EXERCISE PROMPT: Please repeat the entries word for word and keep the images out.

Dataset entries
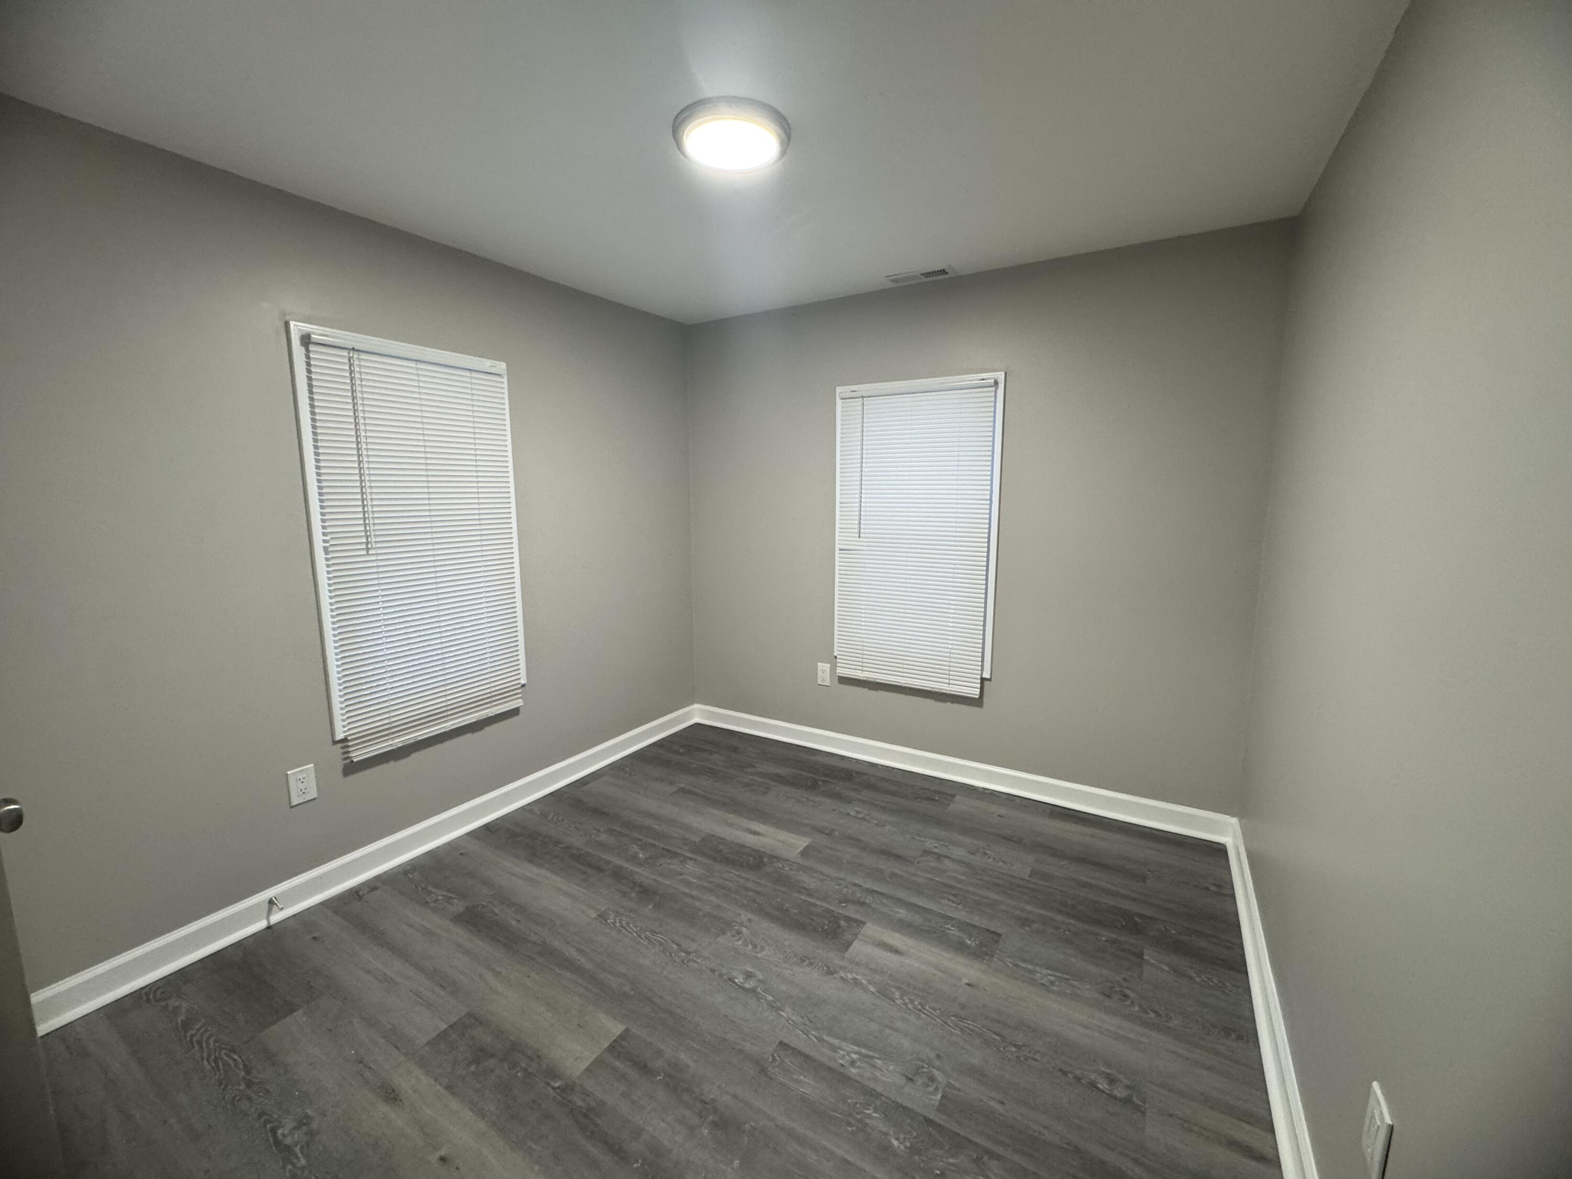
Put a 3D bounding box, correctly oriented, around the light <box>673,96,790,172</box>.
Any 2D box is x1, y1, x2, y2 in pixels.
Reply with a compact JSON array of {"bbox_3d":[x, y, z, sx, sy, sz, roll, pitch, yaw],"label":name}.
[{"bbox_3d":[-0.149,-1.241,1.760,0.325,0.040,0.325,0,9,0],"label":"light"}]

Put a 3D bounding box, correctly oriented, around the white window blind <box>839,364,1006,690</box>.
[{"bbox_3d":[0.620,-0.256,3.191,0.845,1.529,0.055,5,10,31],"label":"white window blind"}]

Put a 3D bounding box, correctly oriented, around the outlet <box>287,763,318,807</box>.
[{"bbox_3d":[-1.700,0.692,2.237,0.008,0.127,0.079,5,10,31],"label":"outlet"}]

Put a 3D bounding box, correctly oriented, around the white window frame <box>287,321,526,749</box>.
[{"bbox_3d":[-1.416,-0.173,2.542,0.055,1.533,0.800,5,10,31],"label":"white window frame"}]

ANSWER BELOW:
Put a 3D bounding box, correctly oriented, around the light <box>673,96,790,172</box>.
Any 2D box is x1, y1, x2, y2 in pixels.
Reply with a compact JSON array of {"bbox_3d":[x, y, z, sx, sy, sz, roll, pitch, yaw],"label":name}.
[{"bbox_3d":[-0.149,-1.241,1.760,0.325,0.040,0.325,0,9,0],"label":"light"}]

Put a 3D bounding box, correctly oriented, around the white window blind <box>839,364,1006,690</box>.
[{"bbox_3d":[0.620,-0.256,3.191,0.845,1.529,0.055,5,10,31],"label":"white window blind"}]

Put a 3D bounding box, correctly oriented, around the outlet <box>287,763,318,807</box>.
[{"bbox_3d":[-1.700,0.692,2.237,0.008,0.127,0.079,5,10,31],"label":"outlet"}]

Put a 3D bounding box, correctly oriented, around the white window frame <box>287,321,526,749</box>.
[{"bbox_3d":[-1.416,-0.173,2.542,0.055,1.533,0.800,5,10,31],"label":"white window frame"}]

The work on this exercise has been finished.